The study anonymously surveyed healthcare workers during regularly scheduled staff meetings at 16 nursing homes. There were 11 questions about experience and knowledge on advanced directives; 11 questions about attitudes; and nine questions about demographics. The survey asked a range of questions to understand what factors influence participation in the MOLST program.
The researchers reported no difference in gender, ethnicity, religion or professional background among the staff in these facilities. But what did emerge was that facilities with low participation rates in the program had employees who were older than those working in facilities where MOLST use was high. They had also been in practice longer and had been employed by the same facility longer.
Not surprisingly, the majority of survey respondents (77 percent) who work in high prevalence MOLST facilities reported that all long-term care residents should participate in the MOLST program, compared to only 37% of respondents from low prevalence facilities.
According to the study, almost half the respondents from facilities where the MOLST program was prevalent reported that residents with MOLST forms had better pain management — a strikingly higher proportion — as compared to only 11.8 percent of respondents from low-prevalence facilities.

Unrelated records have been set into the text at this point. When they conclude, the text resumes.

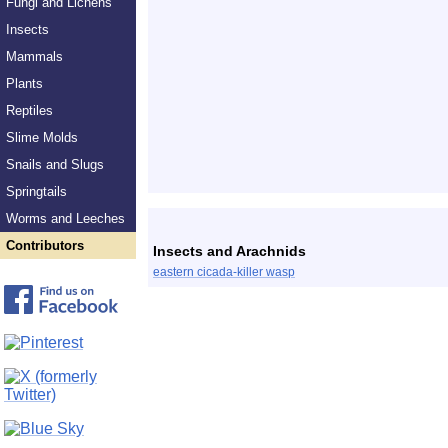
Fungi and Lichens
Insects
Mammals
Plants
Reptiles
Slime Molds
Snails and Slugs
Springtails
Worms and Leeches
Contributors
Insects and Arachnids
eastern cicada-killer wasp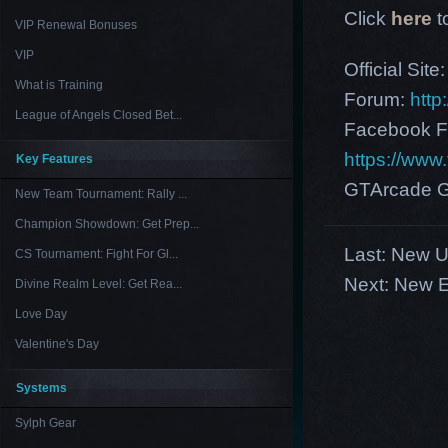
Click
here
t
VIP Renewal Bonuses
VIP
Official Site
What is Training
Forum:
http
League of Angels Closed Bet...
Facebook F
https://ww
Key Features
GTArcade G
New Team Tournament: Rally ...
Champion Showdown: Get Prep...
Last:
New US
CS Tournament: Fight For Gl...
Next:
New E
Divine Realm Level: Get Rea...
Love Day
Valentine's Day
Systems
Sylph Gear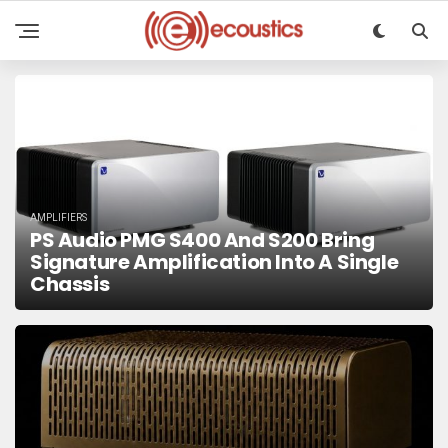
AMPLIFIERS
PS Audio PMG S400 And S200 Bring
Signature Amplification Into A Single
Chassis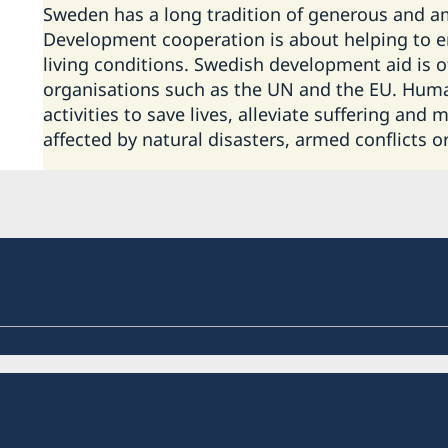
Sweden has a long tradition of generous and a
Development cooperation is about helping to e
living conditions. Swedish development aid is 
organisations such as the UN and the EU. Human
activities to save lives, alleviate suffering and
affected by natural disasters, armed conflicts o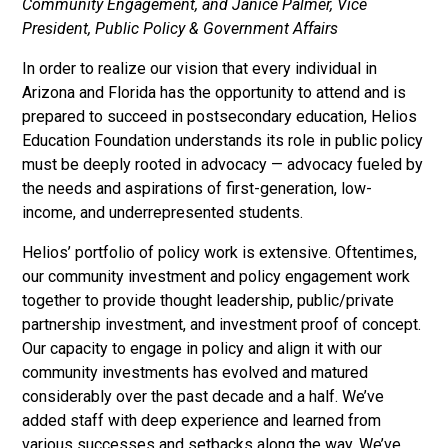
Community Engagement, and Janice Palmer, Vice
President, Public Policy & Government Affairs
In order to realize our vision that every individual in
Arizona and Florida has the opportunity to attend and is
prepared to succeed in postsecondary education, Helios
Education Foundation understands its role in public policy
must be deeply rooted in advocacy — advocacy fueled by
the needs and aspirations of first-generation, low-
income, and underrepresented students.
Helios’ portfolio of policy work is extensive. Oftentimes,
our community investment and policy engagement work
together to provide thought leadership, public/private
partnership investment, and investment proof of concept.
Our capacity to engage in policy and align it with our
community investments has evolved and matured
considerably over the past decade and a half. We’ve
added staff with deep experience and learned from
various successes and setbacks along the way. We’ve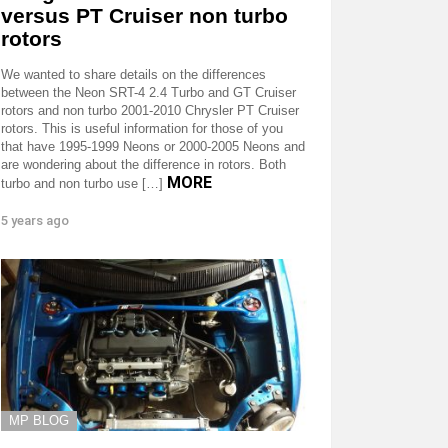
versus PT Cruiser non turbo
rotors
We wanted to share details on the differences
between the Neon SRT-4 2.4 Turbo and GT Cruiser
rotors and non turbo 2001-2010 Chrysler PT Cruiser
rotors. This is useful information for those of you
that have 1995-1999 Neons or 2000-2005 Neons and
are wondering about the difference in rotors. Both
MORE
turbo and non turbo use […]
5 years ago
MP BLOG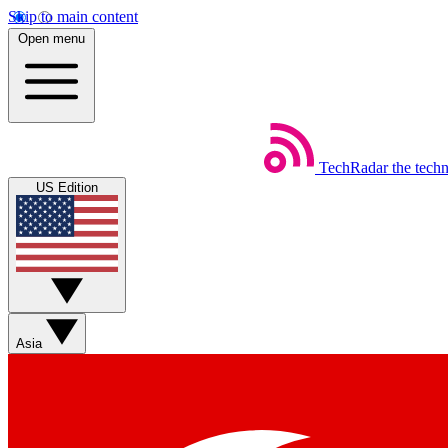
Skip to main content
Open menu
TechRadar
the tech
US Edition
Asia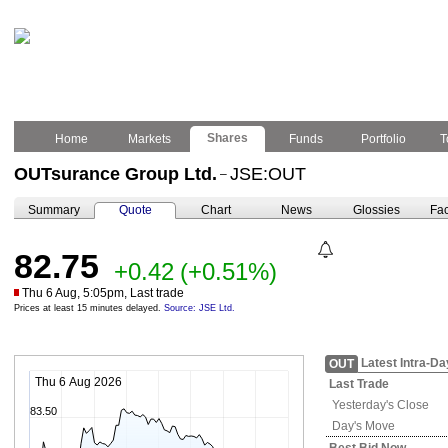
Shares
Home
Markets
Funds
Portfolio
T
OUTsurance Group Ltd.
JSE:OUT
–
Summary
Quote
Chart
News
Glossies
Fac
82.75
+0.42
(+0.51%)
Thu 6 Aug, 5:05pm, Last trade
Prices at least 15 minutes delayed.
Source: JSE Ltd.
Latest Intra-Da
OUT
Thu 6 Aug 2026
Last Trade
Yesterday's
Close
83.50
Day's Move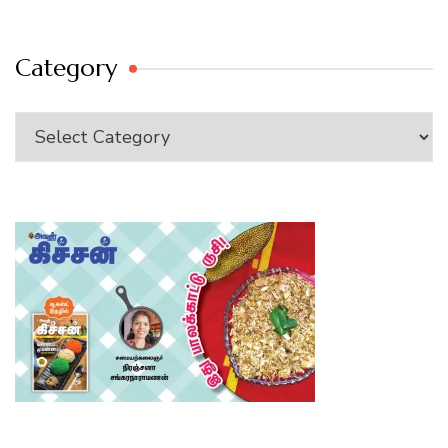
Category
Category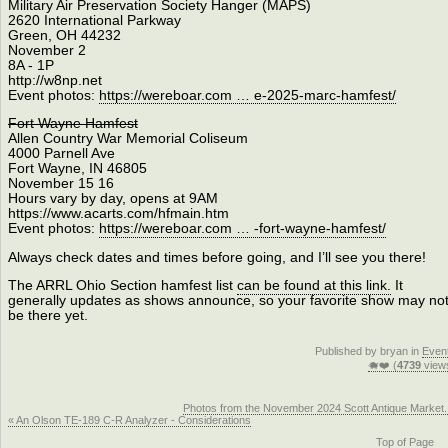
Military Air Preservation Society Hanger (MAPS)
2620 International Parkway
Green, OH 44232
November 2
8A - 1P
http://w8np.net
Event photos:
https://wereboar.com … e-2025-marc-hamfest/
Fort Wayne Hamfest
Allen Country War Memorial Coliseum
4000 Parnell Ave
Fort Wayne, IN 46805
November 15 16
Hours vary by day, opens at 9AM
https://www.acarts.com/hfmain.htm
Event photos:
https://wereboar.com … -fort-wayne-hamfest/
Always check dates and times before going, and I’ll see you there!
The ARRL Ohio Section hamfest list
can be found at this link.
It
generally updates as shows announce, so your favorite show may no
be there yet.
Published by bryan in
Even
🐗❤️ (
4739
view
Photos from the November 2024 Scott Antique Market.
« An Olson TE-189 C-R Analyzer - Considerations
Top of Page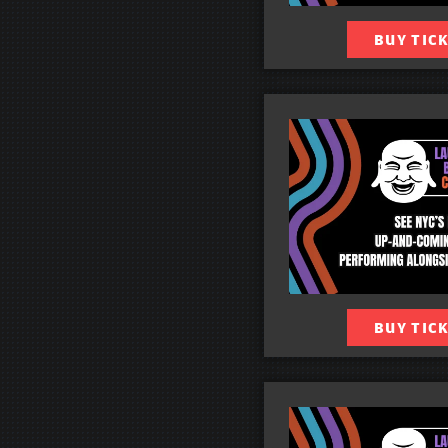
BUY TIC
BUY TIC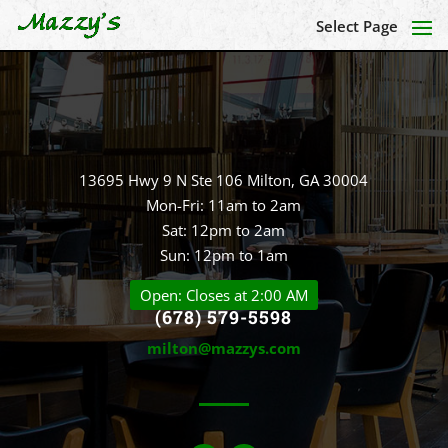
Select Page
13695 Hwy 9 N Ste 106 Milton, GA 30004
Mon-Fri: 11am to 2am
Sat: 12pm to 2am
Sun: 12pm to 1am
Open: Closes at 2:00 AM
(678) 579-5598
milton@mazzys.com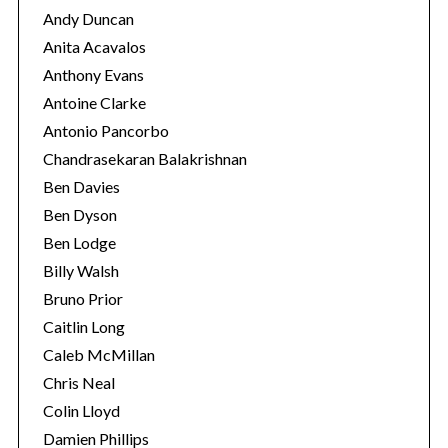
Andy Duncan
Anita Acavalos
Anthony Evans
Antoine Clarke
Antonio Pancorbo
Chandrasekaran Balakrishnan
Ben Davies
Ben Dyson
Ben Lodge
Billy Walsh
Bruno Prior
Caitlin Long
Caleb McMillan
Chris Neal
Colin Lloyd
Damien Phillips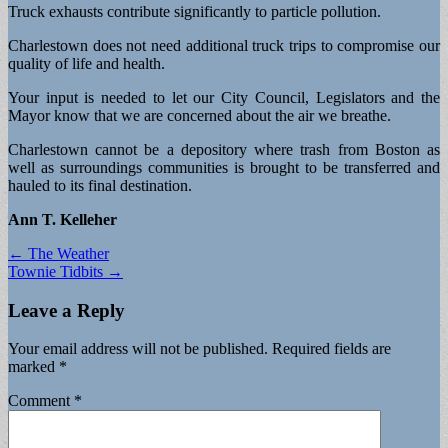
Truck exhausts contribute significantly to particle pollution.
Charlestown does not need additional truck trips to compromise our
quality of life and health.
Your input is needed to let our City Council, Legislators and the
Mayor know that we are concerned about the air we breathe.
Charlestown cannot be a depository where trash from Boston as
well as surroundings communities is brought to be transferred and
hauled to its final destination.
Ann T. Kelleher
Post
← The Weather
Townie Tidbits →
navigation
Leave a Reply
Your email address will not be published.
Required fields are
marked
*
Comment
*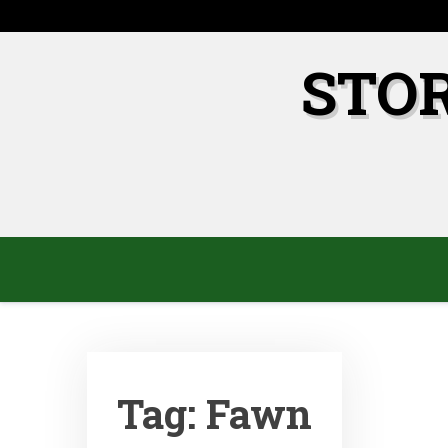
Skip
to
content
STO
Tag:
Fawn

“Educational initiatives targeting staff—and the public—regarding the importance of documenting specific advance directives is crucial in improving quality of life at the end of life” said Renee Pekmezaris, PhD, vice president of community health at the North Shore-LIJ Health System, and one of the study investigators. “This study supports a recent multi-state study finding that nursing home patients participating in a program that records their wishes for end-of-life treatment are far less likely to receive unwanted hospitalization and medical interventions than other patients.”
MOLST forms in New York require a physician’s signature to be valid but other health care providers can assist in having that discussion with patients and their families.